After yesterday's post about the multiracial dating scene, it was interesting to see that a new controversy has emerged here in the UK on a similar theme. This time it's ITV coming under fire, after executive producer Brian True-May described the anti-diversity approach to casting on his long-running drama Midsomer Murders.

For the uninitiated, Midsomer Murders is one of those shows that seems to have been running since John Logie Baird decided that the corner of his living room looked a little empty. The formulaic detective drama depicts the adventures of Detective Chief Inspector Tom Barnaby, as he attempts to solve the weekly murders in a sleepy English county. Despite representing the last bastion of 'English genteel eccentricity', over the last fourteen years the quiet rural community has been responsible for more untimely deaths than the Jigsaw killer.

When they're not polishing the silverware or taking tea on their immaculate lawns, the people of Midsomer are busy bludgeoning, drowning or poisoning their neighbours, spouses and elderly relatives. In fact, there have been so many inexplicable deaths that most of the villages in the county would struggle to get a quorum for a residents' association meeting. It's a far cry from the rural world I grew up in, where local life would be rocked to its core if someone double-parked outside the post office.

Like Murder, She Wrote before it, the success of the show is predicated on the audience's suspension of disbelief, primarily around the likelihood of a peaceful community having a per capita murder rate that would make Mogadishu seem like a desirable place to live. But one area where the show maintains a scrupulous adherence to authenticity, lies in the exclusively white faces of its cast.
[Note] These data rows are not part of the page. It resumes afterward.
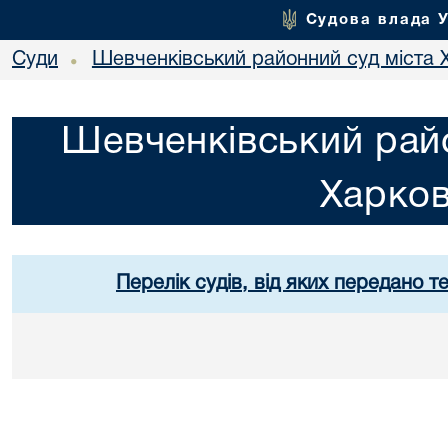
Судова влада 
Суди
Шевченківський районний суд міста 
•
Шевченківський райо
Харко
Перелік судів, від яких передано т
Speaking to the Radio Times, True-May said "We are a cosmopolitan society in this country, but if you watch Midsomer you wouldn’t think so. I’ve never been picked up on that, but quite honestly I wouldn’t want to change it... Well, we just don’t have ethnic minorities involved. Because it wouldn’t be the English village with them. It just wouldn’t work."

It didn't take long for campaigners and activists to condemn his comments, accusing him of "distorting the presence of black and Asian people in rural areas", and leaving production company All3Media with no choice but to suspend him. However, True-May's neighbours in the village of Great Missenden came out in defence of their aryan purity, with 63 year-old Ron Stock stating "The whole reason of the show is to depict the tiny little villages of England. There just aren’t any ethnic people around here. In everyday life in Great Missenden you wouldn’t see any at all."
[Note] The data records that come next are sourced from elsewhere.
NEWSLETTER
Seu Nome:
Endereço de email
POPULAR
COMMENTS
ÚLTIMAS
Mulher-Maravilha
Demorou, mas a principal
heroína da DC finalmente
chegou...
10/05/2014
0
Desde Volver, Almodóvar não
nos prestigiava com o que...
Whatever you think about Brian's attitudes, maybe he has a point. Given his old-school, middle-Englander perspective, perhaps the format of the show wouldn't work with ethnic minorities. After all, it'd be almost impossible to write a compelling whodunnit if there was a black face in amongst the suspects. The team at Causton CID wouldn't even have time to whip off their overcoats before fingering the most likely culprit.